Ricard tells me his charitable foundation, Karuna Shechen, aided more than 200,000 people in 500 villages after the recent devastating earthquake that shook Nepal. He has helped treat hundreds of thousands of patients, and put tens of thousands of children in schools. It seems then, that the world is a better place since he swapped the peace of the Himalayas for his new hectic schedule of engagements.
Altruism
His latest book, Altruism, provides a complex look at a remarkably simple approach to solving the ills of the world. Ricard’s work has always revolved around positive transformation, and now he has published an 800-page guide to using one of the traits most inherent to human nature to overcome the challenges of the 21st century.
Listening to Matthieu make a case for altruism and its plethora of positive consequences, it all seems so obvious. And is it a coincidence that the person who has helped so many humans on this planet is also known as ‘the world’s happiest man’?
The book took him five years to write, and contains an impressive 1,600 scientific references, providing a convincing argument on how important the widespread adoption of genuine concern for the wellbeing of others could be for changing the world.
He takes a three-pronged look at the world’s main challenges: the economy in the short-term, life satisfaction in the mid-term, and the environment in the long-term.
The last thing one might expect from a Buddhist monk is a deep and nuanced knowledge of modern economics, but this is just what Ricard possesses. Our conversation sees him talk in-depth on how the traditional model could be adapted to a more caring form of economics for the benefit of everyone.

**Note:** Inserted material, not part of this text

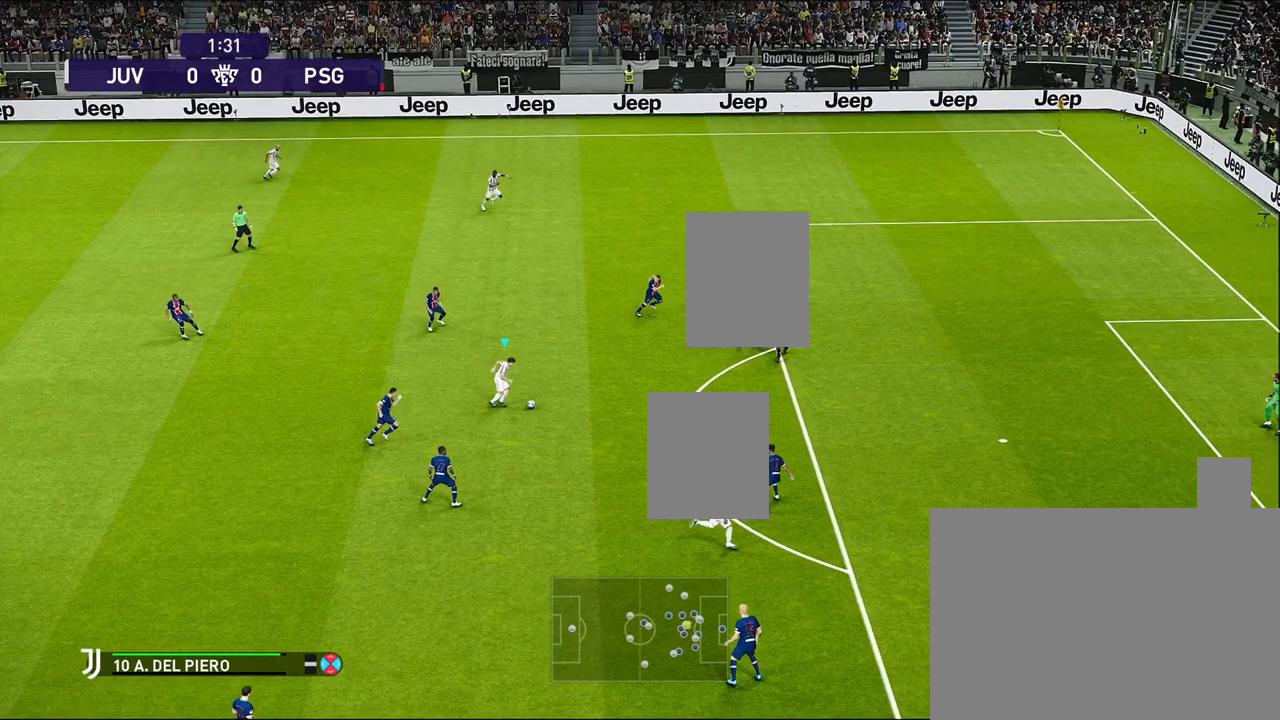
{"buttons": [], "left_stick": "right", "events": []}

The issue of climate change is also covered in great detail in Altruism, with compassion presented as the solution to the growing catastrophe.
A global book
Ricard summarises his work: “The book is really the culminating point of all life between the east and west, modern science and traditional science, and mind science, or Buddhism let’s say; but mostly it’s not about Buddhism at all. It’s really a global book of a human being who happens to be a Buddhist monk. I used everything I could learn through 70 years, and I researched for five years to point out that altruism is not a luxury or utopia, but the only answer to the challenges of our times.
Positive change
He has an indomitable belief in the goodness of the human spirit, but explains a new methodology is needed to create positive change: “Except for a few greedy psychopaths in suits who only want to make money at the cost of others, basically you can assume that people wish for a better world.

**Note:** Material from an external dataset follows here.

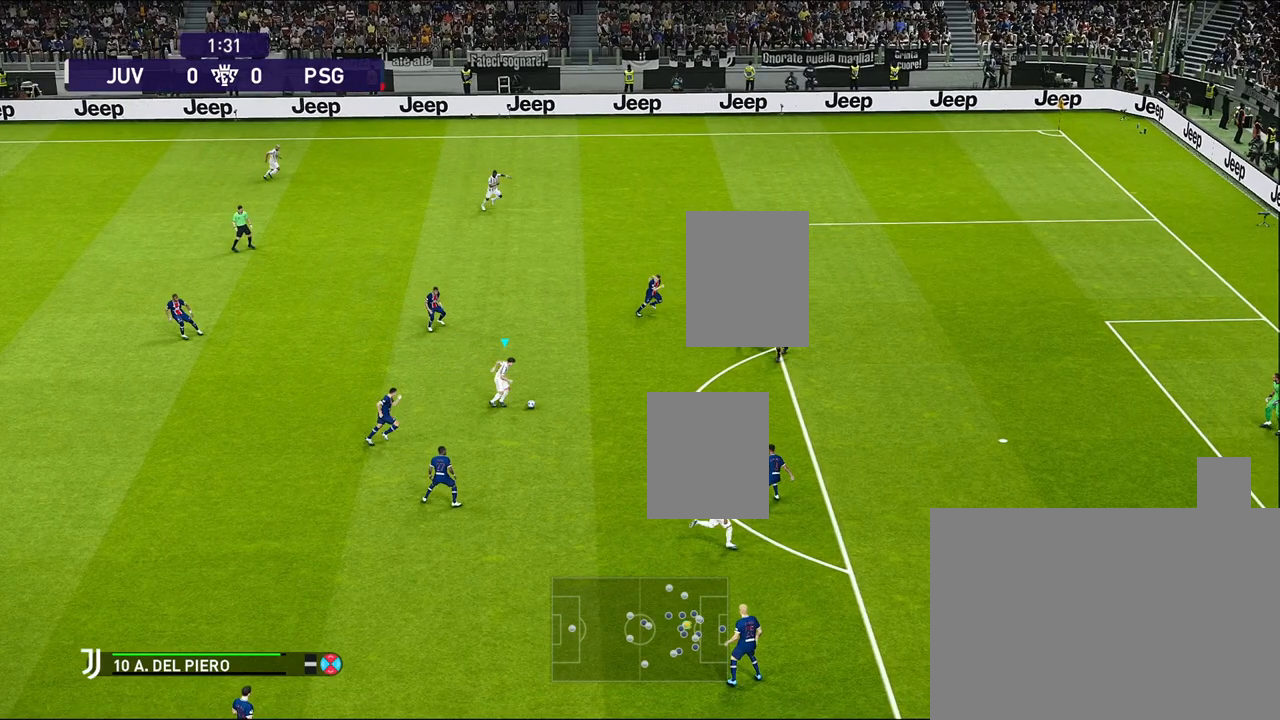
{"buttons": [], "left_stick": "right", "events": []}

“But unless they have a concept with which to build a better world together, then they’re just lost, groping in the dark. So the idea of having more consideration for others is the only concept that works, there’s really no other.
“I’m not saying that I found something extraordinary. I didn’t find anything, it just occurred to me when talking to all these wonderful people from different disciplines that this was the unifying concept; it’s not a big discovery, it just seems obvious tome.”
At the heart of Ricard’s belief in the potential of widespread altruism is his confidence in human nature. But it’s not just that he’s an optimist; he says science is also on his side.
Basically good
“People are basically good. If you look at evolution, one of the difficult points was how evolution can explain altruism; now you see all the great evolutionists like Martin Nowak with ideas that actually say cooperation has been much more creative to evolution than competition. Those are not just eccentric guys; they are the core of the science.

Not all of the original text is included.